In light of the dismissal risk to plaintiffs who do not use the tools at hand to inspect books and records prior to bringing a claim for management failure to oversee a corporation’s business and affairs, guidance regarding the standard necessary to support a demand for inspection is important. The recent decision of Louisiana Municipal Police Employees’ Retirement System v. Lennar, 2012 WL 4760881 (Del. Ch. Oct. 5, 2012), indicates that newspaper articles reflecting an industrywide government investigation of compliance with the Fair Labor Standards Act and prior lawsuits alleging violations of the FLSA will not suffice.
The plaintiff’s demand for books and records pursuant to Section 220 of the Delaware General Corporation Law followed publication in The Wall Street Journal of articles describing an investigation by the U.S. Department of Labor, the IRS and state regulators into compliance by large homebuilders with the FLSA and state law. The defendant’s 2011 10-K acknowledged that failure by its employees or subcontractors to comply with state or federal labor law could cause financial and reputational harm to the company. The plaintiff demanded documents, including board minutes, relating to the company and its subcontractors’ compliance with federal and state labor, tax and immigration laws. The defendant declined to provide any documents on the ground that the evidence relied upon by the plaintiff — solely the newspaper articles — did not reflect "a credible basis for thinking there has been wrongdoing." The plaintiff sued, claiming that the newspaper articles and the prior lawsuits provided sufficient credible evidence of wrongdoing.
The court explained that a stockholder seeking books and records pursuant to Section 220 of the DGCL must state a purpose reasonably related to his or her interest as a stockholder and then show by a preponderance of the evidence a credible basis from which the court could infer mismanagement sufficient to warrant further investigation. The court found proper the plaintiff’s purpose to investigate ongoing mismanagement regarding compliance with labor law. Nonetheless, the court found the plaintiff could not meet the low standard of showing a credible basis to believe there were legitimate issues of wrongdoing.
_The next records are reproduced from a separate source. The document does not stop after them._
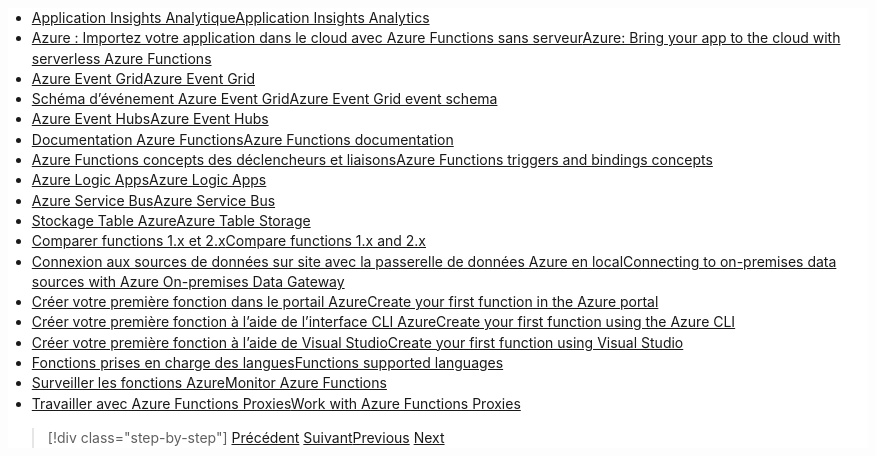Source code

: * [<span data-ttu-id="5b4d7-211">Application Insights Analytique</span><span class="sxs-lookup"><span data-stu-id="5b4d7-211">Application Insights Analytics</span></span>](https://docs.microsoft.com/azure/application-insights/app-insights-analytics)
* [<span data-ttu-id="5b4d7-212">Azure : Importez votre application dans le cloud avec Azure Functions sans serveur</span><span class="sxs-lookup"><span data-stu-id="5b4d7-212">Azure: Bring your app to the cloud with serverless Azure Functions</span></span>](https://channel9.msdn.com/events/Connect/2017/E102)
* [<span data-ttu-id="5b4d7-213">Azure Event Grid</span><span class="sxs-lookup"><span data-stu-id="5b4d7-213">Azure Event Grid</span></span>](https://docs.microsoft.com/azure/azure-event-grid/overview)
* [<span data-ttu-id="5b4d7-214">Schéma d’événement Azure Event Grid</span><span class="sxs-lookup"><span data-stu-id="5b4d7-214">Azure Event Grid event schema</span></span>](https://docs.microsoft.com/azure/event-grid/event-schema)
* [<span data-ttu-id="5b4d7-215">Azure Event Hubs</span><span class="sxs-lookup"><span data-stu-id="5b4d7-215">Azure Event Hubs</span></span>](https://docs.microsoft.com/azure/event-hubs)
* [<span data-ttu-id="5b4d7-216">Documentation Azure Functions</span><span class="sxs-lookup"><span data-stu-id="5b4d7-216">Azure Functions documentation</span></span>](https://docs.microsoft.com/azure/azure-functions)
* [<span data-ttu-id="5b4d7-217">Azure Functions concepts des déclencheurs et liaisons</span><span class="sxs-lookup"><span data-stu-id="5b4d7-217">Azure Functions triggers and bindings concepts</span></span>](https://docs.microsoft.com/azure/azure-functions/functions-triggers-bindings)
* [<span data-ttu-id="5b4d7-218">Azure Logic Apps</span><span class="sxs-lookup"><span data-stu-id="5b4d7-218">Azure Logic Apps</span></span>](https://docs.microsoft.com/azure/logic-apps)
* [<span data-ttu-id="5b4d7-219">Azure Service Bus</span><span class="sxs-lookup"><span data-stu-id="5b4d7-219">Azure Service Bus</span></span>](https://docs.microsoft.com/azure/service-bus-messaging)
* [<span data-ttu-id="5b4d7-220">Stockage Table Azure</span><span class="sxs-lookup"><span data-stu-id="5b4d7-220">Azure Table Storage</span></span>](https://docs.microsoft.com/azure/cosmos-db/table-storage-overview)
* [<span data-ttu-id="5b4d7-221">Comparer functions 1.x et 2.x</span><span class="sxs-lookup"><span data-stu-id="5b4d7-221">Compare functions 1.x and 2.x</span></span>](https://docs.microsoft.com/azure/azure-functions/functions-versions)
* [<span data-ttu-id="5b4d7-222">Connexion aux sources de données sur site avec la passerelle de données Azure en local</span><span class="sxs-lookup"><span data-stu-id="5b4d7-222">Connecting to on-premises data sources with Azure On-premises Data Gateway</span></span>](https://docs.microsoft.com/azure/analysis-services/analysis-services-gateway)
* [<span data-ttu-id="5b4d7-223">Créer votre première fonction dans le portail Azure</span><span class="sxs-lookup"><span data-stu-id="5b4d7-223">Create your first function in the Azure portal</span></span>](https://docs.microsoft.com/azure/azure-functions/functions-create-first-azure-function)
* [<span data-ttu-id="5b4d7-224">Créer votre première fonction à l’aide de l’interface CLI Azure</span><span class="sxs-lookup"><span data-stu-id="5b4d7-224">Create your first function using the Azure CLI</span></span>](https://docs.microsoft.com/azure/azure-functions/functions-create-first-azure-function-azure-cli)
* [<span data-ttu-id="5b4d7-225">Créer votre première fonction à l’aide de Visual Studio</span><span class="sxs-lookup"><span data-stu-id="5b4d7-225">Create your first function using Visual Studio</span></span>](https://docs.microsoft.com/azure/azure-functions/functions-create-your-first-function-visual-studio)
* [<span data-ttu-id="5b4d7-226">Fonctions prises en charge des langues</span><span class="sxs-lookup"><span data-stu-id="5b4d7-226">Functions supported languages</span></span>](https://docs.microsoft.com/azure/azure-functions/supported-languages)
* [<span data-ttu-id="5b4d7-227">Surveiller les fonctions Azure</span><span class="sxs-lookup"><span data-stu-id="5b4d7-227">Monitor Azure Functions</span></span>](https://docs.microsoft.com/azure/azure-functions/functions-monitoring)
* [<span data-ttu-id="5b4d7-228">Travailler avec Azure Functions Proxies</span><span class="sxs-lookup"><span data-stu-id="5b4d7-228">Work with Azure Functions Proxies</span></span>](https://docs.microsoft.com/azure/azure-functions/functions-proxies)

>[!div class="step-by-step"]
<span data-ttu-id="5b4d7-229">[Précédent](logic-apps.md)
[Suivant](durable-azure-functions.md)</span><span class="sxs-lookup"><span data-stu-id="5b4d7-229">[Previous](logic-apps.md)
[Next](durable-azure-functions.md)</span></span>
The prior litigation did not suffice because all prior lawsuits had been settled without any admission of wrongdoing by the company. No similar lawsuits had been filed since 2009. The court noted that the plaintiff did not even mention the prior lawsuits in its demand, nor did it argue there was any basis to believe that the number of lawsuits against the defendant was unusual vis-à-vis the industry or comparably sized companies. Therefore, the prior lawsuits showed no credible basis from which to infer ongoing wrongdoing.
The court reached the same conclusion for the newspaper articles that described actions by regulators, not wrongdoing by the defendant. Thus, a mere report that a company is under investigation will not suffice to demonstrate wrongdoing. And where both the prior lawsuits and the newspaper articles are of negligible probative value, combining the two will not suffice to demonstrate anything more than speculation as opposed to a credible basis that ongoing wrongdoing is occurring. The bottom line is that a Delaware corporation will not be forced to provide books and records based on the existence of settled lawsuits where there was no admission of wrongdoing and newspaper reports of a subsequent industrywide investigation by federal and state agencies that contain no mention of wrongdoing by the company.